§ **Set of tasks**
1. Reproduce the part of the Pyteomics thread between "I want to: 1." and "aggregate the result.", inclusive.
2. In the Pyteomics thread, what does the repo owner recommend using in place of mzxml.read to iterate seamlessly over multiple files?
3. According to the Pyteomics thread, why is there no direct iterator over (m/z, intensity) pairs?

§ **Excerpt**

More of a question than issue

Issue #19 resolved
Mateusz Łącki
created an issue

Hi,

First of all, this software is great, thanks. I am using it to access mzXml files, mainly like that:

with mzxml.read(path) as reader:
    k = 0
    for spectrum in reader:
        mz = spectrum['m/z array']
        intensity = spectrum['intensity array']
    yield mz, intensity

My question is: do you have a direct generator of (mz,intensity) tuples? I mean something like that:

with mzxml.read(path) as reader:
    k = 0
    for spectrum in reader:
        for mz, intensity in spectrum:
            yield mz, intensity, spectrum.run_numbers

I don't know how your parser works underneath Python, but I was wondering if you can save on RAM.

Best wishes!

Comments (7)

  1. Lev Levitsky repo owner

    Hi Mateusz,

    thank you for using Pyteomics and for your kind feedback.

    The m/z and intensities from each scan are decoded from binary as numpy arrays, rather than one by one, so no direct iterator is available. You can emulate it by using zip() on the two arrays, though it won't save any RAM.

    Best regards, Lev

  2. Lev Levitsky repo owner

    Do you mean to seamlessly iterate over multiple files, or to perform some kind of spectrum averaging?

    For the former, you can use mzxml.chain instead of mzxml.read. For the latter, no ready solution is available, but with numpy arrays it should not be too hard to do. Let me know if you have further questions.

  3. Mateusz Łącki reporter

    I meant more or less the latter, though I don't want to average the spectra but to put them atop of each other.

    I will give you an example of more or less what I want to achieve as an output.

    Let S1 = {(10.1, 20), (12.2, 200)} and S2 = {(12.25, 50 ), (13.25, 200)} be two very simple spectra. Tuples contain m/z ratio and intensity.

    I want to: 1. get rid of too small peaks (with height smaller than, say 40.0) 2. round the m/z of the remaining peaks to one significant digit 3. sum their intensities so as to obtain: S3 = {(12.2, 200+50=250), (13.25, 200)}

    Your software lets me iterate through S1, S2, ...

    In pure python (ok, using numpy), this can be done using:

    def threshold_round_and_aggregate_peaks(peaks,
                                            spectral_intensity_cut_off=0.0,
                                            precision_digits=2):
        """
        Apply thresholding on peaks,
        round their m/z values,
        and aggregate the result.
    
        Parameters
        =======
        peaks : iterable
            Iterates over tuples (m_over_z, intensity).
        spectral_intensity_cut_off : float
    
        precision_digits : float
            The number of digits after which the floats get rounded.
        Remarks
        =======
        This function is purely pythonic (if the peak iterable is).
        It is 8 times slower than the numpy version.
        """
        nice_spectrum = Counter()
        for mz, intensity in peaks:
            if intensity >= spectral_intensity_cut_off:
                nice_spectrum[round(mz, precision_digits)] += intensity
        return Spectrum(mass=np.array(list(nice_spectrum.keys())),
                        intensity=np.array(list(nice_spectrum.values())))
    

    That's ok, but since you already use numpy, it can be done four to six times faster, by calling read_spectrum_from_mzxml,

    Spectrum = namedtuple('Spectrum', 'mz intensity')

§ **Source data**
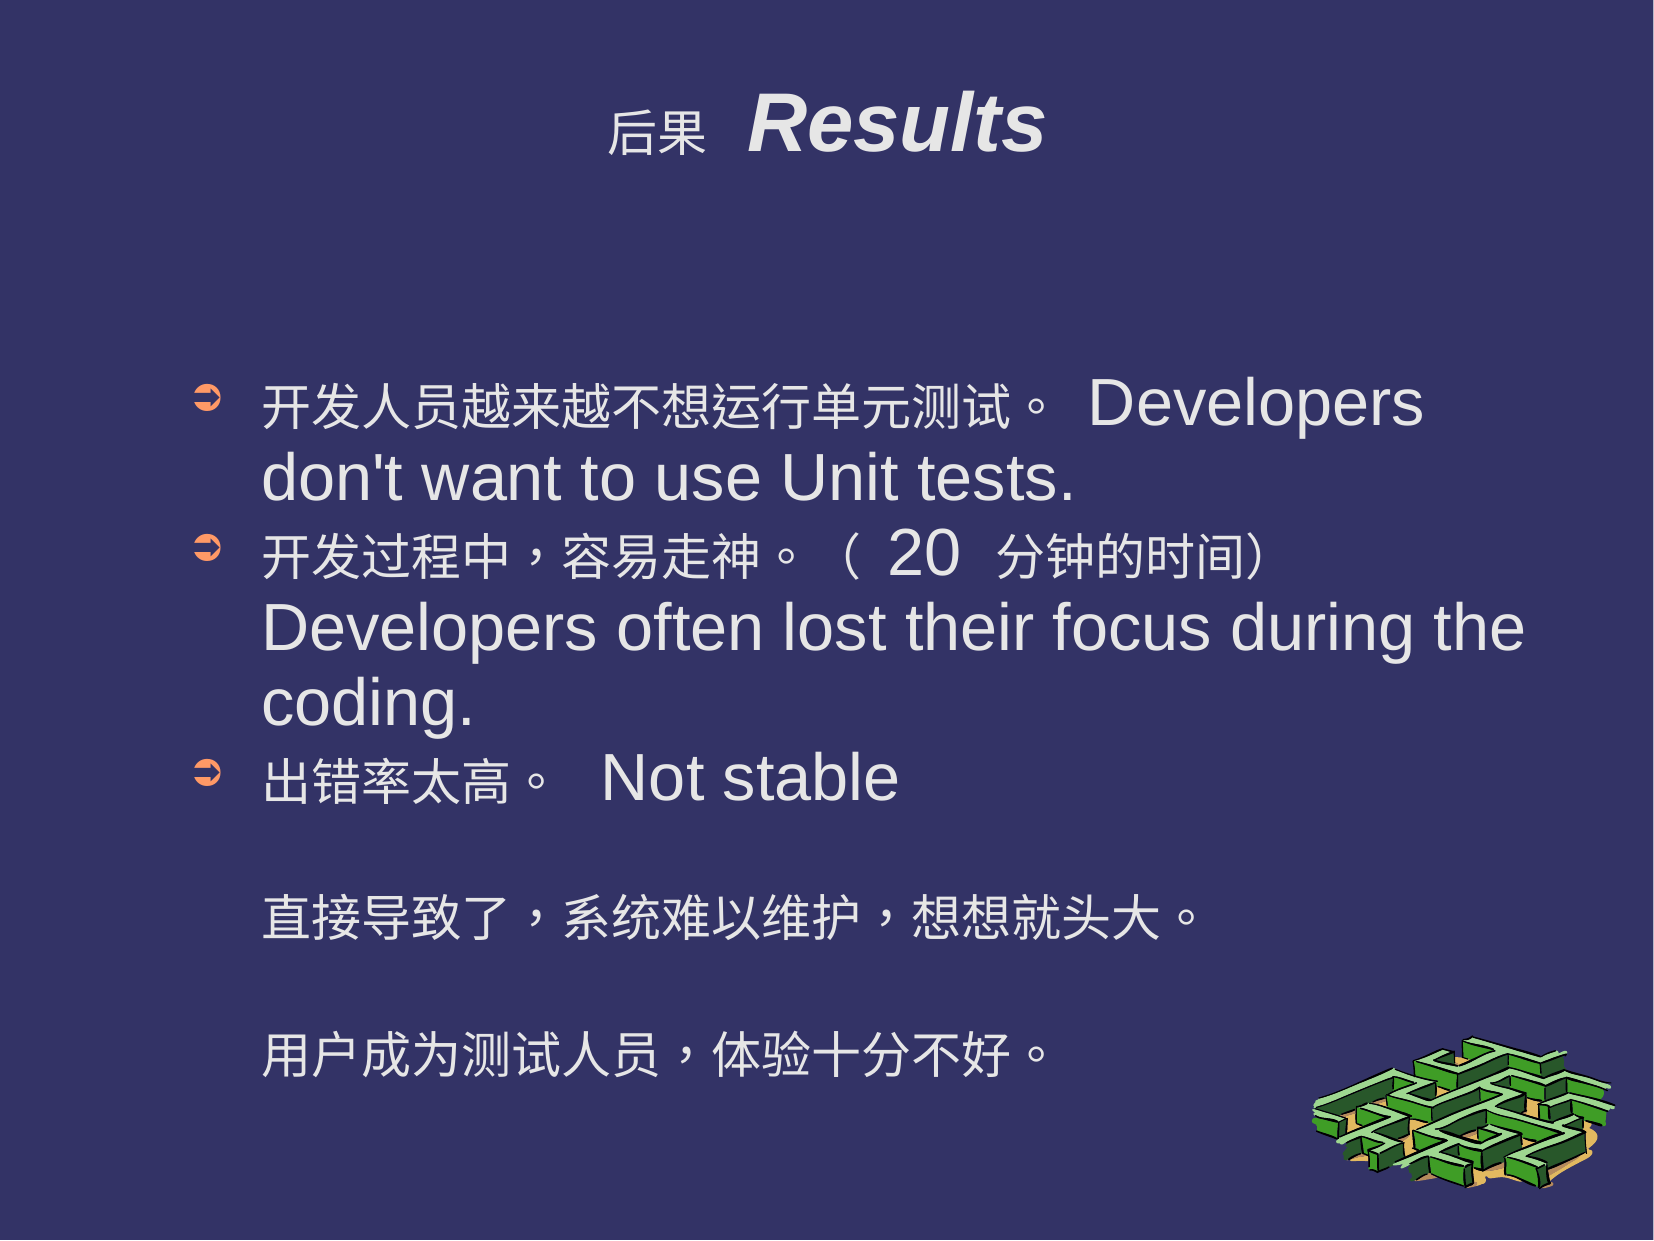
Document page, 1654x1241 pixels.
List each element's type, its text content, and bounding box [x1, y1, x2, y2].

title 后果 Results [121, 19, 1534, 227]
list 开发人员越来越不想运行单元测试。 Developers don't want to use Unit tests. 开发过程中，容易走神。（ 20 分钟的时间） Developers often lost their focus during the coding. 出错率太高。 Not stable 直接导致了，系统难以维护，想想就头大。 用户成为测试人员，体验十分不好。 [178, 364, 1570, 1184]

§ **Responses to the exercise**
1.
I want to: 1. get rid of too small peaks (with height smaller than, say 40.0) 2. round the m/z of the remaining peaks to one significant digit 3. sum their intensities so as to obtain: S3 = {(12.2, 200+50=250), (13.25, 200)}

    Your software lets me iterate through S1, S2, ...

    In pure python (ok, using numpy), this can be done using:

    def threshold_round_and_aggregate_peaks(peaks,
                                            spectral_intensity_cut_off=0.0,
                                            precision_digits=2):
        """
        Apply thresholding on peaks,
        round their m/z values,
        and aggregate the result.

2. He recommends mzxml.chain.

3. The m/z values and intensities from each scan are decoded from binary as numpy arrays, not one by one. Such an iterator can be emulated by calling zip() on the two arrays, but this saves no RAM.